Giuseppe Fiorelli

The man known by many as Giuseppe Fiorelli

Giuseppe Fiorelli (1823–1896) was an Italian archaeologist. His excavations at Pompeii helped preserve the city.

Fiorelli was born on 8 June 1823 in Naples. His initial work at Pompeii was completed in 1848. He was then imprisoned for some time because his radical approach to archaeology and strong nationalist feelings landed him in trouble with the foreign king of Naples. During his time as a political prisoner, he produced a three volume work entitled History of Pompeian Antiques (1860–64). Years later, as a professor of archaeology at Naples University and director of excavations (1860–75), he established the meticulous method of studying archaeological sites layer by layer. He founded a training school where foreigners as well as Italians could learn archaeological technique and made a particular study of the materials and building methods used in Pompeii. Fiorelli also hit upon the innovation of pumping plaster into the cavities left by the victims' bodies in the hardened lava, thereby producing casts of the corpses' clothing and features. Fiorelli was also director of the Naples National Archaeological Museum from 1863 and director general of Italian Antiquities and Fine Arts from 1875 until his death in 1896. Giuseppe Fiorelli directed the Pompeii excavation from 1863 to 1875 — introducing an entirely new system for the project. Instead of uncovering the streets first, in order to excavate the houses from the ground floor up, he imposed a system of uncovering the houses from the top down — a better way of preserving everything that was discovered.

In this way the data was collected during the excavations could be used to help with the restoration of the ancient buildings and of their interiors — although the most important wall paintings and mosaics still continued to be stripped and transported to Naples.
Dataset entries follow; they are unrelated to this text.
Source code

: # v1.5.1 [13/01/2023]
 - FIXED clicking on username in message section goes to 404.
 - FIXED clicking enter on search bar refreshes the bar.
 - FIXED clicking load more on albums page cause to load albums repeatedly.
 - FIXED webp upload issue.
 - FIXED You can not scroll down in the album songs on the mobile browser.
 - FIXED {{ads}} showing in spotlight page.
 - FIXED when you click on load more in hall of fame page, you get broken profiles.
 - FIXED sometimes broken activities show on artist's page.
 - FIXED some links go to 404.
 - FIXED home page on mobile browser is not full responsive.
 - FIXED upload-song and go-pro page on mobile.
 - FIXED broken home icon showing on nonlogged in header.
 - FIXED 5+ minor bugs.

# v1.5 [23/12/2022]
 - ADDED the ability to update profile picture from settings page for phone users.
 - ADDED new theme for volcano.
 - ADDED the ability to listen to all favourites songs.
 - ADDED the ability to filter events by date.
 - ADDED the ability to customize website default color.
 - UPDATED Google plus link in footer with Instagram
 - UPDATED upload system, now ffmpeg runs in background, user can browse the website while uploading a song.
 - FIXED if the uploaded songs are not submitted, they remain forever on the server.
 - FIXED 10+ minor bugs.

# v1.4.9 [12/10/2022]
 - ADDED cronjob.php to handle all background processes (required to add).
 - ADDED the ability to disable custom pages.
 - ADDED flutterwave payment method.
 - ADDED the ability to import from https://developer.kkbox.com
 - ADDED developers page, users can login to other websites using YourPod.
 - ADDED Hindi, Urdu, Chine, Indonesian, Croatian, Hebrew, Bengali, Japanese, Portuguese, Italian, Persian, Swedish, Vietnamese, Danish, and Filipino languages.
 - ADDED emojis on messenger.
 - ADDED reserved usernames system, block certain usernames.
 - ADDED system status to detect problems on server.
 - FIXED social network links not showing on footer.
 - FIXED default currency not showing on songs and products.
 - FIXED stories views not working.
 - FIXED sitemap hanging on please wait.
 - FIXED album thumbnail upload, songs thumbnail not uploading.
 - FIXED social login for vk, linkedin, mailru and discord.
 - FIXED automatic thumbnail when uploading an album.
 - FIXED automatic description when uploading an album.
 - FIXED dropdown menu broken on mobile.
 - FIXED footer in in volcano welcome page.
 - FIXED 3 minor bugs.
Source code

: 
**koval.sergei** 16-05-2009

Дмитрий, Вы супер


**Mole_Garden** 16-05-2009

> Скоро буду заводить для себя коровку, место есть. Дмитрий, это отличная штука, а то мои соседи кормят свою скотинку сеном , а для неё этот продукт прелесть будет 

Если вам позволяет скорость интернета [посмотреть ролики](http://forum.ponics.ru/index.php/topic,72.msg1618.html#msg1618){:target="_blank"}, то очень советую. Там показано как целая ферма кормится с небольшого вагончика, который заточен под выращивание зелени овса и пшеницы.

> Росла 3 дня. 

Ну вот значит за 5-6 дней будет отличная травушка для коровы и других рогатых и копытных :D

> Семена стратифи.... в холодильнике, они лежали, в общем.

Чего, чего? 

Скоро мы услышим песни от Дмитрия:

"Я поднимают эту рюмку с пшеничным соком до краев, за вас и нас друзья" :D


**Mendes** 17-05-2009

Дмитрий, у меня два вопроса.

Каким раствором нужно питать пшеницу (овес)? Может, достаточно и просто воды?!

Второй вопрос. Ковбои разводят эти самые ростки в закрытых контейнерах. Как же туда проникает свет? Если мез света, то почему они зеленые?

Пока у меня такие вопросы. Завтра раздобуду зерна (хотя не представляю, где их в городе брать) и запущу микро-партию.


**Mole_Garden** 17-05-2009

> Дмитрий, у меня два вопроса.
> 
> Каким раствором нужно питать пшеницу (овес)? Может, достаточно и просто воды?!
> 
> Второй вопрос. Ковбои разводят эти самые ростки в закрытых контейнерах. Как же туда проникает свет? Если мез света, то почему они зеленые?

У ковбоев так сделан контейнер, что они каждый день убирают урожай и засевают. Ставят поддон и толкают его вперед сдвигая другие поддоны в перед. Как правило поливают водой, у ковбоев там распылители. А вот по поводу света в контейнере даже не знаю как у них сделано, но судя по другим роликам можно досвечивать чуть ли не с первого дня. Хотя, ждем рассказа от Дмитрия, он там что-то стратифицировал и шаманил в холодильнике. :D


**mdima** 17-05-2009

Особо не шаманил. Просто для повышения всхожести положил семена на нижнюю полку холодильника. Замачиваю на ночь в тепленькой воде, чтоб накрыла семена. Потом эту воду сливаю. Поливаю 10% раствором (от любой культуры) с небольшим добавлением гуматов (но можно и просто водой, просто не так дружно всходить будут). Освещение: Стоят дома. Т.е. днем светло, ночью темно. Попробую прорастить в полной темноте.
'Fiorelli ... developed the use of plaster casts to recreate the forms of plants and human bodies.' Fiorelli is most famous for his plaster casts, produced by a process named after him: the Fiorelli process. He realised that where a corpse had been buried in ash, it had rotted over time and a cavity remained. Whenever an excavator discovered a cavity, plaster of Paris was poured in and left to harden. The ash around the plaster was then carefully removed, so that a plaster replica of a person at the moment of their death remained. This process gave information about how people had died in the eruption, what they were doing in their final moments and what sort of clothing they wore.

Fiorelli also took the topography of the town and divided it into a system of 'regiones', 'insulae' and 'domus' and he developed the use of plaster casts to recreate the forms of plants and human bodies that had been covered by the volcanic ash, and had then left a hole — shaped in the form of the plant or person — in that ash after putrefaction.

Fiorelli died on 28 January 1896 in Naples; the cause of death was not determined.

Michele Ruggiero, Giulio De Petra, Ettore Pais and Antonio Sogliano, continued Fiorelli's work in the following years, and during the last 20 years of the century began to restore the roofs of the houses with wood and tiles — in order to protect the remaining wall paintings and mosaics inside.

During these years many famous scholars came to study the remains of Pompeii, and one of them, August Mau, in 1882, created a system for categorizing the Pompeian pictures into a range of decorative styles. His work still provides the standard framework for the study of these ancient Roman paintings.

Vittorio Spinazzola, starting from around 1910, uncovered the Casa di Loreio Tiburtino, the Casa dell'Efebo, the Casa di Trebio Valente and Via dell'Abbondanza, which goes from west to east all along the length of the town.

He reconstructed the façades of the houses along this street with their balconies, upper floors and roofs, using a meticulous excavation technique. In doing so he demonstrated how it was possible both to understand the dynamics of how the buildings had been buried in the first place, and also what the original structure of the houses had been — thus making it possible to restore them accurately.